5. Implementation Guide
5.1 Development Environment Setup
$ mamba create -n geo-p05 python=3.11 rasterio geopandas numpy scipy -y
$ mamba activate geo-p05
5.2 Project Structure
project5/
├── src/
│ ├── scenes.py
│ ├── preprocess.py
│ ├── classify.py
│ ├── change.py
│ └── main.py
├── fixtures/
├── outputs/
└── tests/
5.3 The Core Question You Are Answering
“How do we convert satellite pixels into change signals that remain defensible after uncertainty checks?”
5.4 Concepts You Must Understand First
- Raster alignment invariants.
- Mask-first processing.
- Coverage-aware zonal reporting.
5.5 Questions to Guide Your Design
- How strict should cloud threshold be for your AOI?
- Which classes are operationally meaningful for stakeholders?
- What minimum valid coverage is required per zone?
5.6 Thinking Exercise
Choose one zone with large observed change and list three alternative explanations unrelated to true land-cover change.
5.7 Interview Questions
- Why is grid alignment mandatory before differencing?

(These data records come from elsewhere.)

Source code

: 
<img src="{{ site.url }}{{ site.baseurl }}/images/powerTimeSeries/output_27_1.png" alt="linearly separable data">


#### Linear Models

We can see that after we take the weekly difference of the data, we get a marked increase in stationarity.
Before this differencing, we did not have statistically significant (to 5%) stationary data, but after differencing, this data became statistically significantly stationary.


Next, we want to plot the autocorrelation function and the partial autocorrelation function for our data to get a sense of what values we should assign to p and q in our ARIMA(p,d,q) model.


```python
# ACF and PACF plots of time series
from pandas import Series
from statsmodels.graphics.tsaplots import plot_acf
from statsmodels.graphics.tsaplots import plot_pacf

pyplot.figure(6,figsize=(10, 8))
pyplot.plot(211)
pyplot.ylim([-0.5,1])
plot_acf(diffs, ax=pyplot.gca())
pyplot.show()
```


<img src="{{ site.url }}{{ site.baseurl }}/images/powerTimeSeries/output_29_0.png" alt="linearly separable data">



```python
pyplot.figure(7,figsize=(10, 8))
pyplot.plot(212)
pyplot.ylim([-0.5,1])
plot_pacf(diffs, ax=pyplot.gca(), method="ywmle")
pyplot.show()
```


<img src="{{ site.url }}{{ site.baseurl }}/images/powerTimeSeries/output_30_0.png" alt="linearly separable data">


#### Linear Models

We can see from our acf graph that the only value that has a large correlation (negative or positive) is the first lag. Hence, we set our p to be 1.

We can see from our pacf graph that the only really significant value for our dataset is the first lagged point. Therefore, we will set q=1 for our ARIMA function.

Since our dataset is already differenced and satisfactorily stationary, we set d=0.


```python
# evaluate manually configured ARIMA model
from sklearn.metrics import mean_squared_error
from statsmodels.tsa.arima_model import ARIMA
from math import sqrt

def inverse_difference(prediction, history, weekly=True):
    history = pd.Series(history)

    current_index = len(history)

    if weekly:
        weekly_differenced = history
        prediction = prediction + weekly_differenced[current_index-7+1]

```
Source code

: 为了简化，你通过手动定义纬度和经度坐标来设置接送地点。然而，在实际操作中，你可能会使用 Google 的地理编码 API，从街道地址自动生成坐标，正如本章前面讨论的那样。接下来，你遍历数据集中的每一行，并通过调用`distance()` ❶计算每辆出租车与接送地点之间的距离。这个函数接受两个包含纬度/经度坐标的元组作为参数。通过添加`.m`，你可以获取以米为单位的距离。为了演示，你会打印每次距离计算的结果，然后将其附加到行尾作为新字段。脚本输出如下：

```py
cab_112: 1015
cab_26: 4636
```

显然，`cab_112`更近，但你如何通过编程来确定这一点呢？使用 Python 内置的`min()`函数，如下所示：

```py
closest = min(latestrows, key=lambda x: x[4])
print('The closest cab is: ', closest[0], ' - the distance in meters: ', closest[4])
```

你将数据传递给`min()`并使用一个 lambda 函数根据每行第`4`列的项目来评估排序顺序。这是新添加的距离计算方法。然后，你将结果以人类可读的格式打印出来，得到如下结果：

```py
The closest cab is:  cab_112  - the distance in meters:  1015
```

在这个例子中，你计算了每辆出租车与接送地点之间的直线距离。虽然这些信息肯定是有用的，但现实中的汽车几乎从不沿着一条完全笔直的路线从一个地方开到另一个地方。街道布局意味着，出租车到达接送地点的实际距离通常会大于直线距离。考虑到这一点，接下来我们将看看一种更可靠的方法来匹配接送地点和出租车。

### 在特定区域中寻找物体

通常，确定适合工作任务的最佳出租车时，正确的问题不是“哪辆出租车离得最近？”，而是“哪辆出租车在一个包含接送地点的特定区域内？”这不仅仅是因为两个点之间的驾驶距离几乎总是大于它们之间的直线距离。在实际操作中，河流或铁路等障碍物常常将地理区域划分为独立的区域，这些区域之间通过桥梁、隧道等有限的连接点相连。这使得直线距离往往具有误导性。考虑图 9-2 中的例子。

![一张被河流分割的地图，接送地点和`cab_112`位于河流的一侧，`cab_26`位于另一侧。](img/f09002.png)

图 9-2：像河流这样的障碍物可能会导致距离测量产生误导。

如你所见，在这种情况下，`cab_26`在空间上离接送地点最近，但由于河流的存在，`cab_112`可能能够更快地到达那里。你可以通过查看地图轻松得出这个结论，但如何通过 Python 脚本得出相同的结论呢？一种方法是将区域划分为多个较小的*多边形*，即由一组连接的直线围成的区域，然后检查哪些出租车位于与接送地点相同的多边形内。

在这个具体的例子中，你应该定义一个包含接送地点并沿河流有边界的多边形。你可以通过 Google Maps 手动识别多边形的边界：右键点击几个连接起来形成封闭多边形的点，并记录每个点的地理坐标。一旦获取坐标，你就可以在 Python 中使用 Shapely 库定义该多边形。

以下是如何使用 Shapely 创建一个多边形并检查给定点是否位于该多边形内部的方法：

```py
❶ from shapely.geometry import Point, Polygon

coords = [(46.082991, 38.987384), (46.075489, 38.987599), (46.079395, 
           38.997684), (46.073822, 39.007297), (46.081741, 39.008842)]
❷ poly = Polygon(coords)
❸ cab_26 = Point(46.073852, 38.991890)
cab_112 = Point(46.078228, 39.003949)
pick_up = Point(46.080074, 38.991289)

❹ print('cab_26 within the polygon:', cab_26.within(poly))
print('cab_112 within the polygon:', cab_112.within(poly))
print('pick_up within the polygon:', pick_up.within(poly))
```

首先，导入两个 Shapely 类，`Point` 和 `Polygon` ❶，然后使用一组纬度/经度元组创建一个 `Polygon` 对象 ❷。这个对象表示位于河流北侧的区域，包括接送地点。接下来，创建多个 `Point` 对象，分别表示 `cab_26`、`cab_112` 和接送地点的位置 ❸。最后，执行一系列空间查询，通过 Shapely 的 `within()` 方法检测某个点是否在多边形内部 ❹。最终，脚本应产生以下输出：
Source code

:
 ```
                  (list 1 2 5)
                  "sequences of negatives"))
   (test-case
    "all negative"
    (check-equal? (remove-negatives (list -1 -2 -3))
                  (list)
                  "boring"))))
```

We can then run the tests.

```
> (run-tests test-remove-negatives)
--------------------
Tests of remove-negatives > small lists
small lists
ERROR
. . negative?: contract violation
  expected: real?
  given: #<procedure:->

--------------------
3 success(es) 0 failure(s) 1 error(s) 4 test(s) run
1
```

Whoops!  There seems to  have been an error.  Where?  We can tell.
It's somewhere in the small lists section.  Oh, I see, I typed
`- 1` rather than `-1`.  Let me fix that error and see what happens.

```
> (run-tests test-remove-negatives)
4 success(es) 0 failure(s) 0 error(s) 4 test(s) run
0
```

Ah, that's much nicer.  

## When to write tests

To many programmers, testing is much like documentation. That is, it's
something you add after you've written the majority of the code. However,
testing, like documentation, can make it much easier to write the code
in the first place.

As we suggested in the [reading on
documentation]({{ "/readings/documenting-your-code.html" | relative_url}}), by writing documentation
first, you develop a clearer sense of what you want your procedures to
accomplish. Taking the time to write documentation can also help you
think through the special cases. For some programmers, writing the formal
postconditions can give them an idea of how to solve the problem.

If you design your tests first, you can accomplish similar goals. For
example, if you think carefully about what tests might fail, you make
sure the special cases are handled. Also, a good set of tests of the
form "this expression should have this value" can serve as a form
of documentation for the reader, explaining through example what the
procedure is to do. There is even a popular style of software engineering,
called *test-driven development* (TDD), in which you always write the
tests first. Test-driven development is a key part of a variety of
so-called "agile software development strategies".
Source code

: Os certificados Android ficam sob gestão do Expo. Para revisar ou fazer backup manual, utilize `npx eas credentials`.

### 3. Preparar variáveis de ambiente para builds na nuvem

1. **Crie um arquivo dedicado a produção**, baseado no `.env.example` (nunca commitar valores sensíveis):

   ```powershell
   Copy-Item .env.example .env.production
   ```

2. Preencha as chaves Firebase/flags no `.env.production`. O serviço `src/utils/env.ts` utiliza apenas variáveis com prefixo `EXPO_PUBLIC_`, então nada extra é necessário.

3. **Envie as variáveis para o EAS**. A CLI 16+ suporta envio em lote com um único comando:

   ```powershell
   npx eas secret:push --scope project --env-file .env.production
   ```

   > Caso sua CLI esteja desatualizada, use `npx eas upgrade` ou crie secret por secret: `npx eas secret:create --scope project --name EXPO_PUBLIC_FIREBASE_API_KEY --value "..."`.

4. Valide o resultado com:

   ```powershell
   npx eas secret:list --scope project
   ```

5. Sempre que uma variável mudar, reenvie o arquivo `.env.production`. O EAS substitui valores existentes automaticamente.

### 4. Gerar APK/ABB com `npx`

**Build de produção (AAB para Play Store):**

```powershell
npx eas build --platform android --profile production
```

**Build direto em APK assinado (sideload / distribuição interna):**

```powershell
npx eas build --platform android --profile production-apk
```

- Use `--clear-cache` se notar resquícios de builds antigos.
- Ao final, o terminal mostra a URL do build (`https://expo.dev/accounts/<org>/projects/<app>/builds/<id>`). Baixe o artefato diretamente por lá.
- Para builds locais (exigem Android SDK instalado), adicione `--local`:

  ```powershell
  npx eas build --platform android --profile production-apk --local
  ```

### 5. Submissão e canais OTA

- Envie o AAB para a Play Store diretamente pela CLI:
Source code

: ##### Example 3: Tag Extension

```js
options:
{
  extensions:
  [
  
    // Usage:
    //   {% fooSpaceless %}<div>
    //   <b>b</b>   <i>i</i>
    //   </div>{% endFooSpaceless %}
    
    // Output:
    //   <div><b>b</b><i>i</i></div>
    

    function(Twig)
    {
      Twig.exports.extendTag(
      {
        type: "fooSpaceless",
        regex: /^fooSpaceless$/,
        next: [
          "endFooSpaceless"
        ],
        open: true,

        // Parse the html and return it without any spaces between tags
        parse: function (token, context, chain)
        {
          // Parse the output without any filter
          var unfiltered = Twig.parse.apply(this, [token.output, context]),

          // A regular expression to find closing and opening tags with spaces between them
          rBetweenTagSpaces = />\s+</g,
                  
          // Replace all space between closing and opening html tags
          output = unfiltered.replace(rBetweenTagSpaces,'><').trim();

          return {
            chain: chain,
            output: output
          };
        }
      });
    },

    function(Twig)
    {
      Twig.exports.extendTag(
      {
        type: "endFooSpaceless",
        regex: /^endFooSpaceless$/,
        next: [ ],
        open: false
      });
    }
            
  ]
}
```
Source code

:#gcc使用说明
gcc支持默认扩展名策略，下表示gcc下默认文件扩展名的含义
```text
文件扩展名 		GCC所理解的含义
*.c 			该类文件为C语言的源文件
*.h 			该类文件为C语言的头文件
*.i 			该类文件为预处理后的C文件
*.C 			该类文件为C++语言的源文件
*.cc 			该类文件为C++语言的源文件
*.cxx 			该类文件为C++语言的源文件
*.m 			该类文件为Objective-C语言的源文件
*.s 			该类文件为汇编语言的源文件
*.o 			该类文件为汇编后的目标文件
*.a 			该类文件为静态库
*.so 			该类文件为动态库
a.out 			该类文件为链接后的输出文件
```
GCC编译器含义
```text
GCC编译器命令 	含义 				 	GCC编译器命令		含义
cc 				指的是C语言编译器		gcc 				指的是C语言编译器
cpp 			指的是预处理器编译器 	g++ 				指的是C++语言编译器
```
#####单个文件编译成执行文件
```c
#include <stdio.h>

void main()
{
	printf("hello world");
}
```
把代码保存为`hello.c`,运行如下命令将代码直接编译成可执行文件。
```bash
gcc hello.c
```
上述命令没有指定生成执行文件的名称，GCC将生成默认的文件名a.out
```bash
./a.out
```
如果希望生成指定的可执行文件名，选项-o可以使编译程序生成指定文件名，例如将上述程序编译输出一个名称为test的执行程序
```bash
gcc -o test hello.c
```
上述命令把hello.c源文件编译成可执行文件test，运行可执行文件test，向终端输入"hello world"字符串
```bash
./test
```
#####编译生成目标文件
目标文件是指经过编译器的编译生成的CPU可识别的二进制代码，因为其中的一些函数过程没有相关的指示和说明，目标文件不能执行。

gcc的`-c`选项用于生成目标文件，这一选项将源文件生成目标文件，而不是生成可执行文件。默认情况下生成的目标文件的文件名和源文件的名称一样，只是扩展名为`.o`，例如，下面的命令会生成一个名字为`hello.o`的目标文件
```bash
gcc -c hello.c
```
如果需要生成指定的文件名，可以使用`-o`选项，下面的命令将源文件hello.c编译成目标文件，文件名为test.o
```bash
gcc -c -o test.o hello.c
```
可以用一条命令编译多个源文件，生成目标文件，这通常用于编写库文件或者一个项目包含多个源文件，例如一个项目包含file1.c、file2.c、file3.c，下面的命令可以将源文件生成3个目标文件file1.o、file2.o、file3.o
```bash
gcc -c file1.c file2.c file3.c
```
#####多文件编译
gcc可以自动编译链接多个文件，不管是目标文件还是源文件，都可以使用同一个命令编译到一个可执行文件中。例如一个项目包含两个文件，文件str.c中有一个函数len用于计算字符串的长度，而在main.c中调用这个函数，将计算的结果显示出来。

- How can nodata bias zonal change metrics?
- What makes a land-cover report decision-grade?
5.8 Hints in Layers
- Hint 1: Freeze scene IDs first.
- Hint 2: Validate transform/resolution equality before index math.
- Hint 3: Compute coverage before classification summary.
- Hint 4: Flag low-confidence zones explicitly in output.
6. Testing Strategy
| Category | Purpose |
|---|---|
| Unit | Mask logic, index calculations, class delta math |
| Integration | End-to-end scene-pair workflow |
| Edge Case | Cloud-heavy scenes, low-coverage zones |
Critical tests:
- Misaligned test rasters must fail fast with clear error.
- Cloud-mask fixture should reduce false-change spikes.
- Low-coverage zones should carry confidence warning flag.
7. Common Pitfalls & Debugging
| Pitfall | Symptom | Fix |
|---|---|---|
| Misaligned rasters | Checkerboard-like false change | Align both scenes to canonical grid |
| Mask omission | Implausible class transitions | Apply cloud/nodata masks before classification |
| Overconfident reporting | Small zones show extreme noisy deltas | Add minimum coverage thresholds and flags |
8. Extensions & Challenges
- Add multi-year trend pipeline.
- Add class-specific uncertainty estimates.
- Add temporal smoothing for noisy class transitions.
9. Real-World Connections
- Urban growth and impervious-surface monitoring.
- Conservation and vegetation-loss tracking.
- Municipal land-use change reporting.
10. Resources
- Sentinel-2 mission overview: https://sentinels.copernicus.eu/web/sentinel/missions/sentinel-2
- Rasterio docs: https://rasterio.readthedocs.io/en/stable/
- GDAL docs: https://gdal.org/en/stable/
11. Self-Assessment Checklist
- I can explain why scene pairing choices matter.
- I can prove my rasters are aligned before differencing.
- I can report valid-pixel coverage with every zone result.
- I can articulate uncertainty sources in class-change outputs.
12. Submission / Completion Criteria
Minimum Viable Completion
- Working class-change report for one AOI with deterministic scene IDs.
Full Completion
- Includes coverage-aware zonal report and confidence flags.
Excellence
- Includes uncertainty analysis and false-change diagnostics appendix.